◆ **PAGE EXTRACT**
==============================
Working wild – four lessons for a happy freelance career

Posted on: July 1st, 2013

Welcome to guest writer, Faye Sharpe.

Working Wild is working without the confines, limits and inhibitions enjoyed by our domesticated cousins. It is stepping out from the protective custody of the corporate zoo to work with wider horizons.

There’s a smack of unpredictability, danger even, in the term ‘freelance’, just as there is in the term ‘loose cannon’. You get the feeling something might go off at any time, anywhere.

That’s the thrill freelancers seek, the freedom to flush out and take advantage of opportunities, to fling their lances, to take risks, even the risk that they might miss; to dream, prepare, learn and practice their skills in order not to.

Successful freelancers, however, bring confidence, comfort and relief to their clients. They bring release from the pressures and problems caused, for example, by company bottlenecks. Freelancers can cut through, ‘lance’ if you will, red tape.

From where does that confidence come? Not from being a loose cannon!

Ironically, it comes from practising constraint, discipline, resourcefulness and being a great boss.


Anyone who lives by his or her wits will tell you that constraint is the greatest aid to creativity. A paradox you might think. Surely people who enjoy working wild would hate to be constrained?

Anything is possible. The question is: What are you going to make probable?

There is a world of difference between potential, the infinity of blue-sky thinking or the limitlessness of blue ocean ideas and opportunities, and creativity, the practical and pragmatic turning of ideas into food on the table.

When working wild, creative constraint focuses potential and facilitates creativity by providing a net, a context, some terms of reference within which ideas can be caught, contained, sorted, modified and finally transformed into buyable work.

For example, the metre and form of a piece of writing, the number of words, even syllables as in a haiku, are creative constraints for writers. The size of a packet is a creative constraint for advertising copywriters. The needs of your customers in your chosen market are constraints, focusing and restricting your attention and creative effort. The purpose, objectives and scope of a project are constraints to coordinate collaborative activity.
==============================
◆ **RECORDS SUPPLIED**

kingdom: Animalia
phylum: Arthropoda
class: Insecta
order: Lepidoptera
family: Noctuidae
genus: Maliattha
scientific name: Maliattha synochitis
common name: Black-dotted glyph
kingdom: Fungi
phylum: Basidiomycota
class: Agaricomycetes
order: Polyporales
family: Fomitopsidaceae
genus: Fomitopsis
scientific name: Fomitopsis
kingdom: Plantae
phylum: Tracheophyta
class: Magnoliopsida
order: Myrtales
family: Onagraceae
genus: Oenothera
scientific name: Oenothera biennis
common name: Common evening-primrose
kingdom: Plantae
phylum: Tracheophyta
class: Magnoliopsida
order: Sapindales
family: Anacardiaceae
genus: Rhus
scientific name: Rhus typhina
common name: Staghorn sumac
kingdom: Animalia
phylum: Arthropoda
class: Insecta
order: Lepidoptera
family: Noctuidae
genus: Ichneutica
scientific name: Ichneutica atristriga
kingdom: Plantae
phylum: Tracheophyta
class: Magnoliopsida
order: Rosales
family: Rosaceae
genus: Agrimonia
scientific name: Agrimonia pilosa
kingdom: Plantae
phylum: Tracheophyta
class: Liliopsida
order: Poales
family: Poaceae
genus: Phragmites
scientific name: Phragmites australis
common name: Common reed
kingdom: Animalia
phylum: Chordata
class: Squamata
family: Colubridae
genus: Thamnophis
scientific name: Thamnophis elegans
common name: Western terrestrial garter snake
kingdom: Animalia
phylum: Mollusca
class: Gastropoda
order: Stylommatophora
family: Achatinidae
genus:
==============================
◆ **AIM 1**
According to the Working Wild post, what is the greatest aid to creativity?
◆ **AIM 2**
For each statement, say whether it agrees with the Working Wild post, and quote the words that decide it. (a) The post went up on July 1st, 2013. (b) The size of a packet is named as a creative constraint for writers of haiku. (c) Successful freelancers bring confidence, comfort and relief to their clients.
◆ **AIM 3**
From the Working Wild post, write out the passage that begins with "Anything is possible." and stops after "into buyable work.".
The records come from a different source than the Working Wild post.

◆ **CORRECT RESULT 1**
Constraint.

◆ **CORRECT RESULT 2**
(a) Yes: "Posted on: July 1st, 2013"
(b) No: "The size of a packet is a creative constraint for advertising copywriters."
(c) Yes: "Successful freelancers, however, bring confidence, comfort and relief to their clients."

◆ **CORRECT RESULT 3**
Anything is possible. The question is: What are you going to make probable?

There is a world of difference between potential, the infinity of blue-sky thinking or the limitlessness of blue ocean ideas and opportunities, and creativity, the practical and pragmatic turning of ideas into food on the table.

When working wild, creative constraint focuses potential and facilitates creativity by providing a net, a context, some terms of reference within which ideas can be caught, contained, sorted, modified and finally transformed into buyable work.